» Your instructions
Reproduce every line of each of the following records verbatim, keeping the original line breaks and altering nothing.

» Given records
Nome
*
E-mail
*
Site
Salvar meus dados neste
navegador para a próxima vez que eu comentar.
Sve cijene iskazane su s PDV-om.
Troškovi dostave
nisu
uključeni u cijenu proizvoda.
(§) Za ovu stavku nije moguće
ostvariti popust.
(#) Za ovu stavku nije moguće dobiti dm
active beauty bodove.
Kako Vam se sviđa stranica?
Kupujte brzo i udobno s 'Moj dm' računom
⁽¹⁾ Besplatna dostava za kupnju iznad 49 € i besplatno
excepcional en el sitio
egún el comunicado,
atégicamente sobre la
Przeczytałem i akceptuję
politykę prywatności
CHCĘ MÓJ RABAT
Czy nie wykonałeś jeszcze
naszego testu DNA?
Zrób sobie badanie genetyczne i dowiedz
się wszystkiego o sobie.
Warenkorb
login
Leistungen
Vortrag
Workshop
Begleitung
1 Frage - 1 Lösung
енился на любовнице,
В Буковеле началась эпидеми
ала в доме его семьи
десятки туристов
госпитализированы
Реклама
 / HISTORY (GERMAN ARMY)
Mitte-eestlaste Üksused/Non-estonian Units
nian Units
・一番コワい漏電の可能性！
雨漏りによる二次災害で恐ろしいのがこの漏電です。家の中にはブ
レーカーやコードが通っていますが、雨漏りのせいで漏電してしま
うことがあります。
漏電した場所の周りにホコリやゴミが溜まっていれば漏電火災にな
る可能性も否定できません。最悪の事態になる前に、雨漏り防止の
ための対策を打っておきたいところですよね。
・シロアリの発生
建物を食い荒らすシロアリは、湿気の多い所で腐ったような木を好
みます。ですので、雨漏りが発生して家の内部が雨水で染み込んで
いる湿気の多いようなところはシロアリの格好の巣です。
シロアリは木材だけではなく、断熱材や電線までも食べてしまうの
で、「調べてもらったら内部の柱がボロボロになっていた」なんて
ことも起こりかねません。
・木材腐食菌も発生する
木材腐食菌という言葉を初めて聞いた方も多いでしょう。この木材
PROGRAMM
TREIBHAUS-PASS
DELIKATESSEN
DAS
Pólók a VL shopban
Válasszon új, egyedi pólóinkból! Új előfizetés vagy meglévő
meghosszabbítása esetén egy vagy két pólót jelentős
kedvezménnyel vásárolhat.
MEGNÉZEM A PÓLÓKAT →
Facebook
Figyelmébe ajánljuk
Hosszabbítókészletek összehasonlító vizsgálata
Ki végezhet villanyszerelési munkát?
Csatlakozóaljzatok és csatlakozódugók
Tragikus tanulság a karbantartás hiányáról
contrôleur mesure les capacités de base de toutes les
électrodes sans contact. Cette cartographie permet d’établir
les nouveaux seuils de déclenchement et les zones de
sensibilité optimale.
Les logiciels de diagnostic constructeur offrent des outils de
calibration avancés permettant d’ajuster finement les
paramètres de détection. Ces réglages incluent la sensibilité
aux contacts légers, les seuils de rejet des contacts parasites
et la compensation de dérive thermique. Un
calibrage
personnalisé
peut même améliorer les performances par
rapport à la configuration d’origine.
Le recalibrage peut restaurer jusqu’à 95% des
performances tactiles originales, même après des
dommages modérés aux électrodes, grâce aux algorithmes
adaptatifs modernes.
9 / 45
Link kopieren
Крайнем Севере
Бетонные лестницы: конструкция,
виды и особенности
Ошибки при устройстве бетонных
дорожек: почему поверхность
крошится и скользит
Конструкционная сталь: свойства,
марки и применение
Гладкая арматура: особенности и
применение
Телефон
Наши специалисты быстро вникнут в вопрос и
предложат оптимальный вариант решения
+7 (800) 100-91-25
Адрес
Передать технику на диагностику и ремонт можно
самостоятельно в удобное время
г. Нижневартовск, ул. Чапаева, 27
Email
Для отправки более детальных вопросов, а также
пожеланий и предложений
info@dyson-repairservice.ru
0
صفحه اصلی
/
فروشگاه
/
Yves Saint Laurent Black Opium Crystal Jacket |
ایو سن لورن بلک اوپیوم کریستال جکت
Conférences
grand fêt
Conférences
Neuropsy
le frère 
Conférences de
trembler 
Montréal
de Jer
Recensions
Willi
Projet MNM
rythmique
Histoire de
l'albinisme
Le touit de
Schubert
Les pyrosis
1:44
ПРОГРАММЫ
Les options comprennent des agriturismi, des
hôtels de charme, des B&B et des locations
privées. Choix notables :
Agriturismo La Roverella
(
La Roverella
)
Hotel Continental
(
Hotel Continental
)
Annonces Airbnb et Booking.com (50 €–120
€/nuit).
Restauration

» Answer space
Nome
*
E-mail
*
Site
Salvar meus dados neste
navegador para a próxima vez que eu comentar.
Sve cijene iskazane su s PDV-om.
Troškovi dostave
nisu
uključeni u cijenu proizvoda.
(§) Za ovu stavku nije moguće
ostvariti popust.
(#) Za ovu stavku nije moguće dobiti dm
active beauty bodove.
Kako Vam se sviđa stranica?
Kupujte brzo i udobno s 'Moj dm' računom
⁽¹⁾ Besplatna dostava za kupnju iznad 49 € i besplatno
excepcional en el sitio
egún el comunicado,
atégicamente sobre la
Przeczytałem i akceptuję
politykę prywatności
CHCĘ MÓJ RABAT
Czy nie wykonałeś jeszcze
naszego testu DNA?
Zrób sobie badanie genetyczne i dowiedz
się wszystkiego o sobie.
Warenkorb
login
Leistungen
Vortrag
Workshop
Begleitung
1 Frage - 1 Lösung
енился на любовнице,
В Буковеле началась эпидеми
ала в доме его семьи
десятки туристов
госпитализированы
Реклама
 / HISTORY (GERMAN ARMY)
Mitte-eestlaste Üksused/Non-estonian Units
nian Units
・一番コワい漏電の可能性！
雨漏りによる二次災害で恐ろしいのがこの漏電です。家の中にはブ
レーカーやコードが通っていますが、雨漏りのせいで漏電してしま
うことがあります。
漏電した場所の周りにホコリやゴミが溜まっていれば漏電火災にな
る可能性も否定できません。最悪の事態になる前に、雨漏り防止の
ための対策を打っておきたいところですよね。
・シロアリの発生
建物を食い荒らすシロアリは、湿気の多い所で腐ったような木を好
みます。ですので、雨漏りが発生して家の内部が雨水で染み込んで
いる湿気の多いようなところはシロアリの格好の巣です。
シロアリは木材だけではなく、断熱材や電線までも食べてしまうの
で、「調べてもらったら内部の柱がボロボロになっていた」なんて
ことも起こりかねません。
・木材腐食菌も発生する
木材腐食菌という言葉を初めて聞いた方も多いでしょう。この木材
PROGRAMM
TREIBHAUS-PASS
DELIKATESSEN
DAS
Pólók a VL shopban
Válasszon új, egyedi pólóinkból! Új előfizetés vagy meglévő
meghosszabbítása esetén egy vagy két pólót jelentős
kedvezménnyel vásárolhat.
MEGNÉZEM A PÓLÓKAT →
Facebook
Figyelmébe ajánljuk
Hosszabbítókészletek összehasonlító vizsgálata
Ki végezhet villanyszerelési munkát?
Csatlakozóaljzatok és csatlakozódugók
Tragikus tanulság a karbantartás hiányáról
contrôleur mesure les capacités de base de toutes les
électrodes sans contact. Cette cartographie permet d’établir
les nouveaux seuils de déclenchement et les zones de
sensibilité optimale.
Les logiciels de diagnostic constructeur offrent des outils de
calibration avancés permettant d’ajuster finement les
paramètres de détection. Ces réglages incluent la sensibilité
aux contacts légers, les seuils de rejet des contacts parasites
et la compensation de dérive thermique. Un
calibrage
personnalisé
peut même améliorer les performances par
rapport à la configuration d’origine.
Le recalibrage peut restaurer jusqu’à 95% des
performances tactiles originales, même après des
dommages modérés aux électrodes, grâce aux algorithmes
adaptatifs modernes.
9 / 45
Link kopieren
Крайнем Севере
Бетонные лестницы: конструкция,
виды и особенности
Ошибки при устройстве бетонных
дорожек: почему поверхность
крошится и скользит
Конструкционная сталь: свойства,
марки и применение
Гладкая арматура: особенности и
применение
Телефон
Наши специалисты быстро вникнут в вопрос и
предложат оптимальный вариант решения
+7 (800) 100-91-25
Адрес
Передать технику на диагностику и ремонт можно
самостоятельно в удобное время
г. Нижневартовск, ул. Чапаева, 27
Email
Для отправки более детальных вопросов, а также
пожеланий и предложений
info@dyson-repairservice.ru
0
صفحه اصلی
/
فروشگاه
/
Yves Saint Laurent Black Opium Crystal Jacket |
ایو سن لورن بلک اوپیوم کریستال جکت
Conférences
grand fêt
Conférences
Neuropsy
le frère 
Conférences de
trembler 
Montréal
de Jer
Recensions
Willi
Projet MNM
rythmique
Histoire de
l'albinisme
Le touit de
Schubert
Les pyrosis
1:44
ПРОГРАММЫ
Les options comprennent des agriturismi, des
hôtels de charme, des B&B et des locations
privées. Choix notables :
Agriturismo La Roverella
(
La Roverella
)
Hotel Continental
(
Hotel Continental
)
Annonces Airbnb et Booking.com (50 €–120
€/nuit).
Restauration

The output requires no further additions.